-- WORK TO COMPLETE --
List every line of the records that contains the string "MirrorC".

-- EXERCISE INPUT --
○ ○ ○ ○ ○ ○ ○
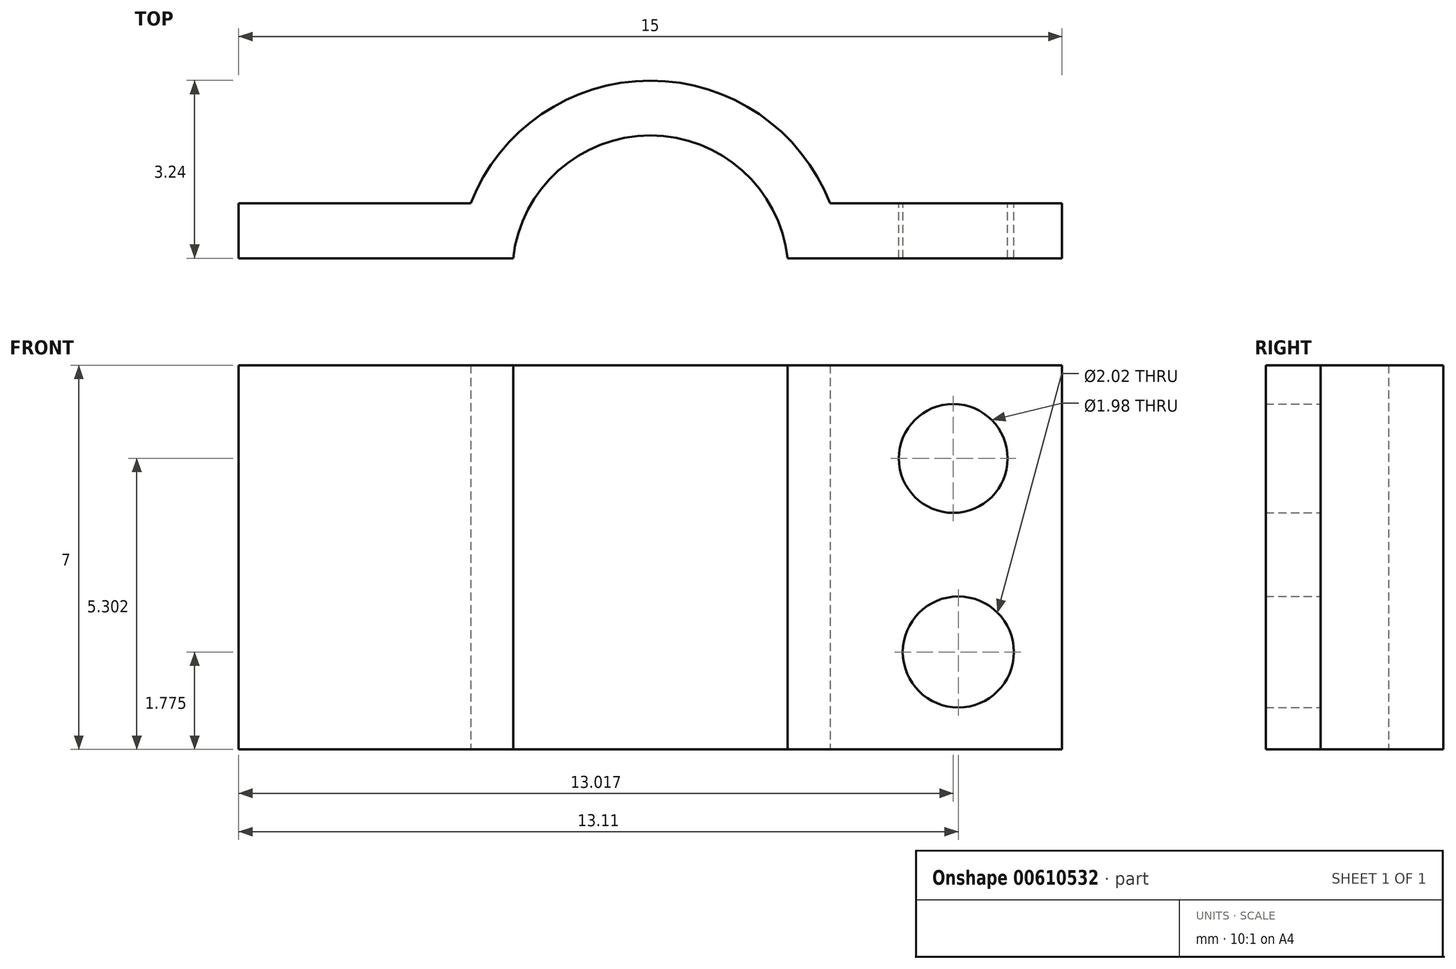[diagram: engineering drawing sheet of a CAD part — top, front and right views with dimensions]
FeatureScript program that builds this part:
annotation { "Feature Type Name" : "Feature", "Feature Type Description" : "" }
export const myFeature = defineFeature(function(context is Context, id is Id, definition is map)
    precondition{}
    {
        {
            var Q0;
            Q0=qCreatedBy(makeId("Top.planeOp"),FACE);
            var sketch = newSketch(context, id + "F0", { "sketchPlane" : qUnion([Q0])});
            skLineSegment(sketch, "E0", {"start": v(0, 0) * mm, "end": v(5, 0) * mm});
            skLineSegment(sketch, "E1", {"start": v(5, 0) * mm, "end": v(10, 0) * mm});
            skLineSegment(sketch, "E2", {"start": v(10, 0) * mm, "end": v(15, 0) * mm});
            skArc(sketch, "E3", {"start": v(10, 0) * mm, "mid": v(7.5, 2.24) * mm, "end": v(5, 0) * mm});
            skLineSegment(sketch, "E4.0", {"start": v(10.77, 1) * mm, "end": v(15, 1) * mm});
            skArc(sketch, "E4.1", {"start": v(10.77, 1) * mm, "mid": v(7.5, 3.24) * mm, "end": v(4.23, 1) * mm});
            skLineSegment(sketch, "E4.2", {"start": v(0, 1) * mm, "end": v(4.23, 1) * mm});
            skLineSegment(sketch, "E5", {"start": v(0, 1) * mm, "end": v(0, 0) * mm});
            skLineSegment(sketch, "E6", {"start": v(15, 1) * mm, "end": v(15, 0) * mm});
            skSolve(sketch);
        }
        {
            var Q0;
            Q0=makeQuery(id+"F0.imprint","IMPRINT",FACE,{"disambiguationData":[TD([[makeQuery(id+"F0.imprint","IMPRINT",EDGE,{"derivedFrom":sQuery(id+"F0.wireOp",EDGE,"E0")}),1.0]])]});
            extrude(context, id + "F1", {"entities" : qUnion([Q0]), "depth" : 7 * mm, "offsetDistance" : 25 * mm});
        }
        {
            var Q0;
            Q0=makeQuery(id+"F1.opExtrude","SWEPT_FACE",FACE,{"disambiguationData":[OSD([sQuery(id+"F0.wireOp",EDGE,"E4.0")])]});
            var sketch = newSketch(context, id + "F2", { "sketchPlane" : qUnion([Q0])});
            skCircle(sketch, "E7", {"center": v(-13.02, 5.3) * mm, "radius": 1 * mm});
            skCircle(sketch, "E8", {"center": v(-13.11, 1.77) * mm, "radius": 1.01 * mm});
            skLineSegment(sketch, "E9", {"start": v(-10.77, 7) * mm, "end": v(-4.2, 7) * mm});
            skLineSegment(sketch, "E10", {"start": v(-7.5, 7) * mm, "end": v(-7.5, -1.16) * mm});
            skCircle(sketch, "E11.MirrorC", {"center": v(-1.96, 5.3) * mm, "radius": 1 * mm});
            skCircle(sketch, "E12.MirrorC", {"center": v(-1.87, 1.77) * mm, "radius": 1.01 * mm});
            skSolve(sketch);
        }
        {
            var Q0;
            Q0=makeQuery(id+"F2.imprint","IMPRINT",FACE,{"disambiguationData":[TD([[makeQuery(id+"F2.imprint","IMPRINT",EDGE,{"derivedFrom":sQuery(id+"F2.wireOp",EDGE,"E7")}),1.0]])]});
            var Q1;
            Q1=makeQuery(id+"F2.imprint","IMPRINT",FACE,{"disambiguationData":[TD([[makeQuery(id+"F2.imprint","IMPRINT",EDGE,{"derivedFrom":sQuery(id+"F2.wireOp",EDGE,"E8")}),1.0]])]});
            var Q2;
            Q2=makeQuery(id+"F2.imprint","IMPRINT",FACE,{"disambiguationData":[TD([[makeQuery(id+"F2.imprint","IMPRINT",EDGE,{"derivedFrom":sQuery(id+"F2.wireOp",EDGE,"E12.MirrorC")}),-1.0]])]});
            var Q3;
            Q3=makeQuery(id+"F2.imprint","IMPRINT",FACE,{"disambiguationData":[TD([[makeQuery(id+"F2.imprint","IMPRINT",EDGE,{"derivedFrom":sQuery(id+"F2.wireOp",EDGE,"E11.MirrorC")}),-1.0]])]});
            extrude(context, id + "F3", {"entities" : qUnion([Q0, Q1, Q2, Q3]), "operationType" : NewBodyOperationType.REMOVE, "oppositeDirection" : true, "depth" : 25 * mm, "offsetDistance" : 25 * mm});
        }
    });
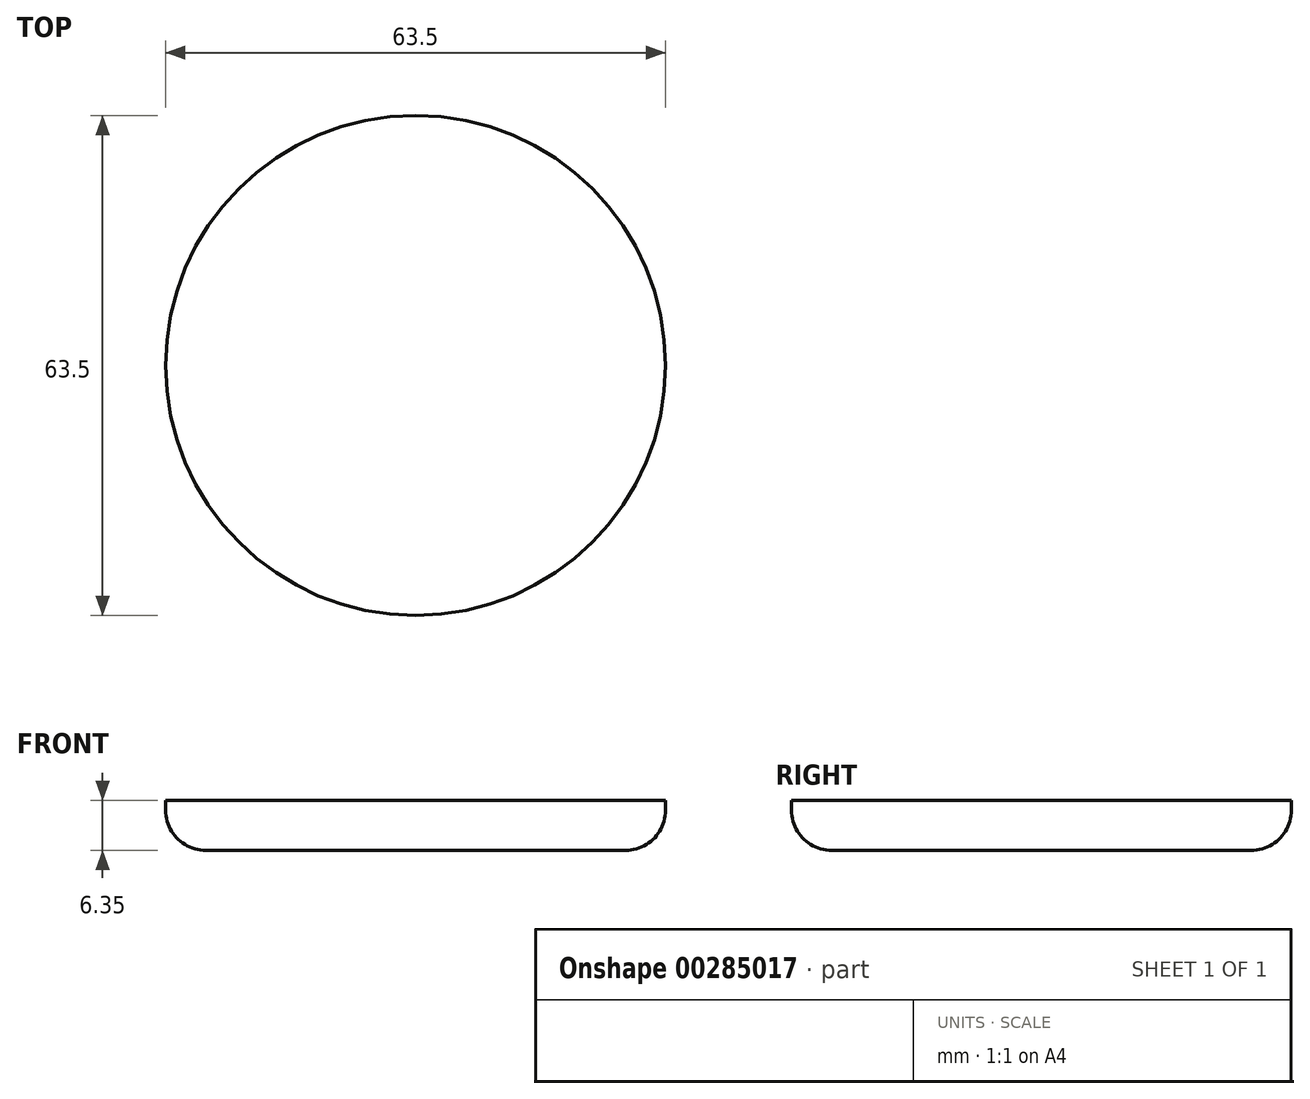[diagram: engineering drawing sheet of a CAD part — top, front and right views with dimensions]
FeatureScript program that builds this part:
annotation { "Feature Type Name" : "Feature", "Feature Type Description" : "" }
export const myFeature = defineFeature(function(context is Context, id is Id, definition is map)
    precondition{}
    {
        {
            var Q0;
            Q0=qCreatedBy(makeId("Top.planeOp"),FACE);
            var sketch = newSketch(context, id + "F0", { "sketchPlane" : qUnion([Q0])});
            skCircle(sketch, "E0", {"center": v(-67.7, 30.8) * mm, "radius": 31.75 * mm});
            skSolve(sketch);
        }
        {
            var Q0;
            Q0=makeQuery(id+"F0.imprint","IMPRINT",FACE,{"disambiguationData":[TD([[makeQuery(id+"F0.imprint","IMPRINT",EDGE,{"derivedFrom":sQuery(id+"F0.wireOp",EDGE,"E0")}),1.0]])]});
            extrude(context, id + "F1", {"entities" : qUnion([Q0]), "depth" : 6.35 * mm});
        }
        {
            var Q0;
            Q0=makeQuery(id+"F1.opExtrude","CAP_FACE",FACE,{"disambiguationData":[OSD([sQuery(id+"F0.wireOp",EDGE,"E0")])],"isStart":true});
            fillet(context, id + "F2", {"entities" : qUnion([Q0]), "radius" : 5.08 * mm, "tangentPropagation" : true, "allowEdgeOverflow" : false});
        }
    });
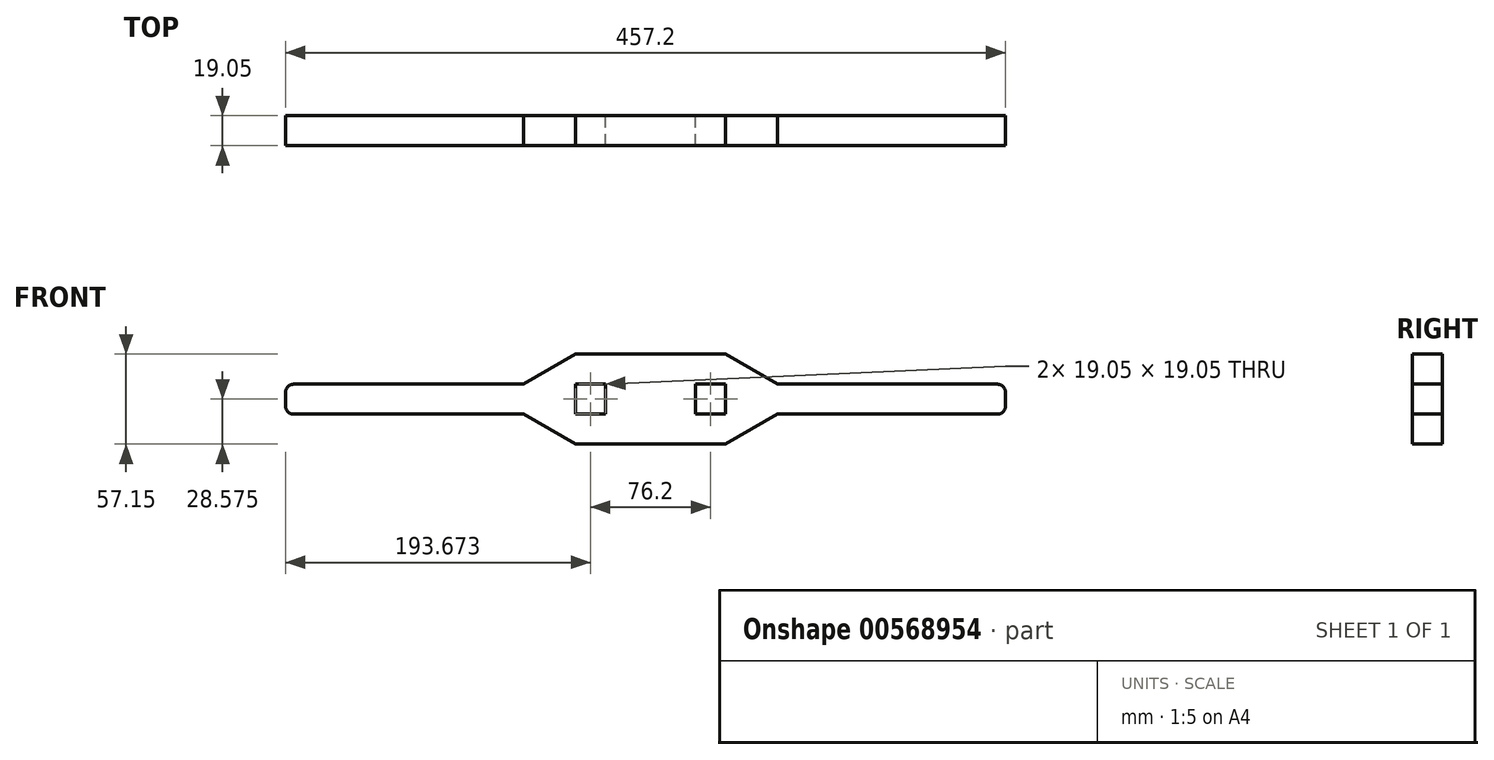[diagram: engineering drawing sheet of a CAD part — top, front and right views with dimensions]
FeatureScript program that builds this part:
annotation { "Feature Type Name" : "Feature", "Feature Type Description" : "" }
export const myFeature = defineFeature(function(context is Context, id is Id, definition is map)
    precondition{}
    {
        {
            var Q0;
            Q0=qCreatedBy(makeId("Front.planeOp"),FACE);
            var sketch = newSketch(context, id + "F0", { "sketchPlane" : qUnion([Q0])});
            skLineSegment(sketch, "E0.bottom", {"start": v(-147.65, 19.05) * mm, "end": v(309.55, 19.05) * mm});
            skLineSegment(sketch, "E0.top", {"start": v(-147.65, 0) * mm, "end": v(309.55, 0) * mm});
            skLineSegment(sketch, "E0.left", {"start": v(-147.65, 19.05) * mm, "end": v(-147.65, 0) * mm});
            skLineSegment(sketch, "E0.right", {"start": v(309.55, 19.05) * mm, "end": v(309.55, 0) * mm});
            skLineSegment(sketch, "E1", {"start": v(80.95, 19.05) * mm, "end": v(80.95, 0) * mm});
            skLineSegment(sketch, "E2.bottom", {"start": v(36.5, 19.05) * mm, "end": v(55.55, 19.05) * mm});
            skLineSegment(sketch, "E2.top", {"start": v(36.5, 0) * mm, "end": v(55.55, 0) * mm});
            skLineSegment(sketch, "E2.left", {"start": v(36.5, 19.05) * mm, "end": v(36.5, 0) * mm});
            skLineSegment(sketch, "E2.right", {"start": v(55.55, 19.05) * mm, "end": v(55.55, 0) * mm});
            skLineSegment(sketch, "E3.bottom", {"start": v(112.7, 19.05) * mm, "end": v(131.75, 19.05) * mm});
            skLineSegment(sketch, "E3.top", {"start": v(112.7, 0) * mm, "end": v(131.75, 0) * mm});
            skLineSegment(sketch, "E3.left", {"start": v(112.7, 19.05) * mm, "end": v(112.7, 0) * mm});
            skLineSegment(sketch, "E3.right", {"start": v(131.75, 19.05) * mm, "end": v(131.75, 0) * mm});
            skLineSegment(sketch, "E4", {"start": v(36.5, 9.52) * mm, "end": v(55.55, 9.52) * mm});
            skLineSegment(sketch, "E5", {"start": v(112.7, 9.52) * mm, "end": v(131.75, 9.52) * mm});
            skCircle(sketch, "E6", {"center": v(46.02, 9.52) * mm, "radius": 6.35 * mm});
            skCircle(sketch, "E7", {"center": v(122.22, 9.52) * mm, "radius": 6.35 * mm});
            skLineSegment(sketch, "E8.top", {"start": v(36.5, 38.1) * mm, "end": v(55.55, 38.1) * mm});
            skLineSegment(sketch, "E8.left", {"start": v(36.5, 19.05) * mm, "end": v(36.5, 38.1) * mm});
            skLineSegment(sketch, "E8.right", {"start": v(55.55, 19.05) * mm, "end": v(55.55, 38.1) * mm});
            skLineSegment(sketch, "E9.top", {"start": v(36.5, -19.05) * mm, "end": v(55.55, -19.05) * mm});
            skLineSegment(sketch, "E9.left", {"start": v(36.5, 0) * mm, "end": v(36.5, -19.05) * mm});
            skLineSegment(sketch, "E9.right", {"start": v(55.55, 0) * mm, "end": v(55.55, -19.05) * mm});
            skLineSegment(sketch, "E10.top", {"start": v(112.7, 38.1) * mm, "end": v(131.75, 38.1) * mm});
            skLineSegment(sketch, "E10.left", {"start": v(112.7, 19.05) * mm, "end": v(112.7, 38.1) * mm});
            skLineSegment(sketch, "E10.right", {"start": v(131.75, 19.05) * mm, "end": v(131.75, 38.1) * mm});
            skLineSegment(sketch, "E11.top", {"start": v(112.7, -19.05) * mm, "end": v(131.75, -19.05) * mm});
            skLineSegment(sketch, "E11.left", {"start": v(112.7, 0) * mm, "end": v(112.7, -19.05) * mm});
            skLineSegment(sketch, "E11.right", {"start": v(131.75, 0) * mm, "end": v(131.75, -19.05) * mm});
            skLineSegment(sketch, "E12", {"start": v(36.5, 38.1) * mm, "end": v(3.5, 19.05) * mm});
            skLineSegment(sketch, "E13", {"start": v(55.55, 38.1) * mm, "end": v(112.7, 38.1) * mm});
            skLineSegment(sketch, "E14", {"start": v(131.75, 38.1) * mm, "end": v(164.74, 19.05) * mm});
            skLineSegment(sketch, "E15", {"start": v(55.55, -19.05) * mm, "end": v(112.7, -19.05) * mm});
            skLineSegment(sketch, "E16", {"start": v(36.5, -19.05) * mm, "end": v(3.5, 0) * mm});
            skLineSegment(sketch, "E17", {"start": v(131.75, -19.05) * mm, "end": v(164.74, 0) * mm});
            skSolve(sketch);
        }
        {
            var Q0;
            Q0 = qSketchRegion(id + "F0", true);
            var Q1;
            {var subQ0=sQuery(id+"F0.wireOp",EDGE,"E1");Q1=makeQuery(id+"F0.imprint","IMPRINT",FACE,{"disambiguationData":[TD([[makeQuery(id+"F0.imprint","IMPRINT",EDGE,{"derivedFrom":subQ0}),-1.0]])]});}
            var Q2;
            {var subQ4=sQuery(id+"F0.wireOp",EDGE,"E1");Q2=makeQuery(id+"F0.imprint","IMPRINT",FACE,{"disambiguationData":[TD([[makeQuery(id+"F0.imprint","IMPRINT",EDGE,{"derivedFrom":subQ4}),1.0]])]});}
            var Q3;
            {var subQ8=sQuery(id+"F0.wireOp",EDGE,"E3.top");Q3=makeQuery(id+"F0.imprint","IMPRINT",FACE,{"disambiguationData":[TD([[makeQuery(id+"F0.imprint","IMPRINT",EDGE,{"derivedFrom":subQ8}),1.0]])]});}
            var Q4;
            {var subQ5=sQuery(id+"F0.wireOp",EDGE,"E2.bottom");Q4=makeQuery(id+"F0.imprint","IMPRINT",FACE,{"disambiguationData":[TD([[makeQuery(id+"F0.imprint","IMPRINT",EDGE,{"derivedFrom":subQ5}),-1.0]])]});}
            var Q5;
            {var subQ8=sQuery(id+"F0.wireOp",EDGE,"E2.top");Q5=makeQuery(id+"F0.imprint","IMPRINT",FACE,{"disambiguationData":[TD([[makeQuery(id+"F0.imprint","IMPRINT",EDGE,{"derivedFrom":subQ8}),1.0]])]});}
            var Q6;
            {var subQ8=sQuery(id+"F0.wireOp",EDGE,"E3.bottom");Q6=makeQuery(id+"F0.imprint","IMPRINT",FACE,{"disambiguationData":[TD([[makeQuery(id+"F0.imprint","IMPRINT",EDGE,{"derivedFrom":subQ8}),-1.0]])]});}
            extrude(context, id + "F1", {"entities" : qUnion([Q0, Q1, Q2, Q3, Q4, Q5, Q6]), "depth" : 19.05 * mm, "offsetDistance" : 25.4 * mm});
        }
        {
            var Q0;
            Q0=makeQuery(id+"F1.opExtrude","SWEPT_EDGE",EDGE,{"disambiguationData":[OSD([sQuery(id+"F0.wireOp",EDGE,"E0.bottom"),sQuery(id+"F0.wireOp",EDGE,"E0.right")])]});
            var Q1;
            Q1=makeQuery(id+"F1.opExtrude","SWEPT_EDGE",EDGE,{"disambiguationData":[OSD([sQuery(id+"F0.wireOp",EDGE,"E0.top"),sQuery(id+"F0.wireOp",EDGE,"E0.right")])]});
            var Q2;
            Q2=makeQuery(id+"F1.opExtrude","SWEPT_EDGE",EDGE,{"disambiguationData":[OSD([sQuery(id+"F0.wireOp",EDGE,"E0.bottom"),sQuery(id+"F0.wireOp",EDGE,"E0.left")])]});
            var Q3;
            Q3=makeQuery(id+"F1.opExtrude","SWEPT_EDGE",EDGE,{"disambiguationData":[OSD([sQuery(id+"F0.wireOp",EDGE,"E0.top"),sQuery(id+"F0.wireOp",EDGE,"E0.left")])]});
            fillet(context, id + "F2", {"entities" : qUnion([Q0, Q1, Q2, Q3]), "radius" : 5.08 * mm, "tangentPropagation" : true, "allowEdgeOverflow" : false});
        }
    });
○ ○ ○ ○ ○ ○ ○
-- SOLUTION TO THIS TASK --
            skCircle(sketch, "E11.MirrorC", {"center": v(-1.96, 5.3) * mm, "radius": 1 * mm});
            skCircle(sketch, "E12.MirrorC", {"center": v(-1.87, 1.77) * mm, "radius": 1.01 * mm});
            Q2=makeQuery(id+"F2.imprint","IMPRINT",FACE,{"disambiguationData":[TD([[makeQuery(id+"F2.imprint","IMPRINT",EDGE,{"derivedFrom":sQuery(id+"F2.wireOp",EDGE,"E12.MirrorC")}),-1.0]])]});
            Q3=makeQuery(id+"F2.imprint","IMPRINT",FACE,{"disambiguationData":[TD([[makeQuery(id+"F2.imprint","IMPRINT",EDGE,{"derivedFrom":sQuery(id+"F2.wireOp",EDGE,"E11.MirrorC")}),-1.0]])]});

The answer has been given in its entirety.